The data:
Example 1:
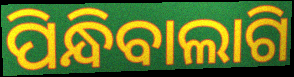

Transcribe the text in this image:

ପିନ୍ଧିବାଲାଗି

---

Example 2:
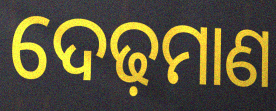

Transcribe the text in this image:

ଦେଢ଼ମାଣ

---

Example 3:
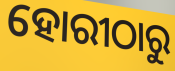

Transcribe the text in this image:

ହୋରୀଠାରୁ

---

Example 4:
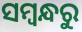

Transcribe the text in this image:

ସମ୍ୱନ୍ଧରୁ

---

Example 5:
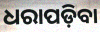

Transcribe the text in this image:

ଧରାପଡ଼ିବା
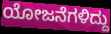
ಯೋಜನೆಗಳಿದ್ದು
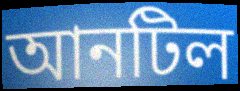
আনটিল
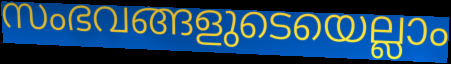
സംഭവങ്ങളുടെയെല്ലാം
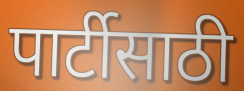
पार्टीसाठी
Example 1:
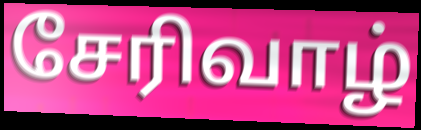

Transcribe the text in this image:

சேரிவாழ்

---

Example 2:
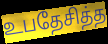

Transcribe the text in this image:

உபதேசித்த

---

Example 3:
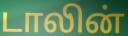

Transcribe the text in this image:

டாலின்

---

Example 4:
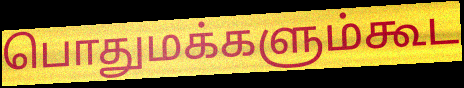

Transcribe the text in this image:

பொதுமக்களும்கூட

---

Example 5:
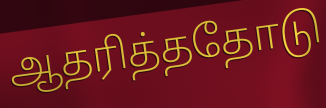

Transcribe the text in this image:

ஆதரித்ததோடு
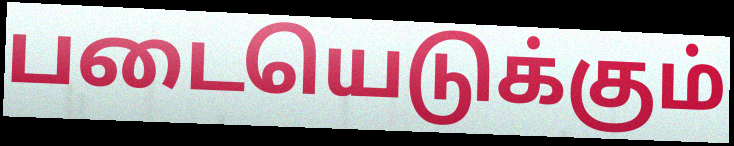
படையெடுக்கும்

Exercise aim: Make a word-for-word repeat of the material, skipping all pictures.

Output below:
Example 1:

Transcribe the text in this image:

ପିନ୍ଧିବାଲାଗି

---

Example 2:

Transcribe the text in this image:

ଦେଢ଼ମାଣ

---

Example 3:

Transcribe the text in this image:

ହୋରୀଠାରୁ

---

Example 4:

Transcribe the text in this image:

ସମ୍ୱନ୍ଧରୁ

---

Example 5:

Transcribe the text in this image:

ଧରାପଡ଼ିବା
ಯೋಜನೆಗಳಿದ್ದು
আনটিল
സംഭവങ്ങളുടെയെല്ലാം
पार्टीसाठी
Example 1:

Transcribe the text in this image:

சேரிவாழ்

---

Example 2:

Transcribe the text in this image:

உபதேசித்த

---

Example 3:

Transcribe the text in this image:

டாலின்

---

Example 4:

Transcribe the text in this image:

பொதுமக்களும்கூட

---

Example 5:

Transcribe the text in this image:

ஆதரித்ததோடு
படையெடுக்கும்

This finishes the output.